- Title card
- Directed by: I. Freleng
- Story by: J.B. Hardaway
- Starring: Mel Blanc
- Music by: Carl Stalling
- Animation by: Virgil Ross Arthur Davis Manuel Perez Ken Champin
- Layouts by: Hawley Pratt
- Backgrounds by: Paul Julian
- Color process: Technicolor
- Production company: Warner Bros. Cartoons
- Distributed by: Warner Bros. Pictures The Vitaphone Corporation
- Release date: April 7, 1951 (US);
- Running time: 7 minutes
- Language: English

= A Bone for a Bone =

1951 film by Friz Freleng

A Bone for a Bone is a 1951 Warner Bros. Looney Tunes short directed by Friz Freleng. It was released on April 7, 1951, and features the Goofy Gophers.

The cartoon is the first of four Goofy Gophers cartoon directed by Freleng, and would be the final work by J.B. Hardaway at the Warner Bros. Cartoons studio, having returned after almost a decade at rival studio Walter Lantz Productions.

==Plot==
The Gophers are playing a gin game in their hole in the ground outside a house, where Tosh loses his fifth game in a row, when Geo P. Dog digs a hole and dumps a bone on the Gophers and then dirt as he fills the hole in. Geo does remove the bone upon Tosh's request but then, resenting Tosh for presuming to make such a request, he returns to the same hole to rebury the bone. This time, Mac goes up, only to be grabbed by Geo. Mac then yells for help, which arrives in the form of Tosh and a hammer, which Tosh uses to knock Geo's head into his collar, allowing the Gophers to return to their hole and escape the dog, but not before the Gophers have an argument over who should enter the hole first.

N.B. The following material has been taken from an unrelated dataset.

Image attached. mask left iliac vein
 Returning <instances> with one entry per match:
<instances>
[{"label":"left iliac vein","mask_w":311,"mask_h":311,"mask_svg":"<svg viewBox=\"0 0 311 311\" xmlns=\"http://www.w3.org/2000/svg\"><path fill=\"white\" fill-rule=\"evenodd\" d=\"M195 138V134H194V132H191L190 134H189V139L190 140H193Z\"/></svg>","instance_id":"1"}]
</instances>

As Geo then reaches into the hole to try to find the Gophers, the Gophers attach a fake hand to one end of a gray garden hose and a noose around the other end to fasten to the dog's actual hand. The hose is then brought out of another hole and extended out to the street, where it is quickly run over by a truck, leading the dog to believe he has been hurt until he finds Tosh behind him. After blocking two attempts by Tosh to get back into his hole, the dog challenges Tosh to come up with a trick, which he does: a card with firecracker that explodes, allowing Tosh to escape.

Furious, Geo then gets a can of TNT and pours it down the Gophers' hole. Mac then emerges from the other one and asks to borrow a match, to which Geo obliges, only to see the match used to light the pouring TNT and ignite it. Finally, Geo chases the Gophers underground, and is tricked into believing they went into an open gas main. Soon after Geo enters the main, the Gophers close it making it pitch black. As the dog attempts to light a match, the gas main explodes, and the dog pops out of the oven in the house and eventually departs the premises (it is here that the dog is identified). The Gophers then resume their gin game.

==Home media==
This short is available on the Looney Tunes Collector's Choice: Volume 4 Blu-ray.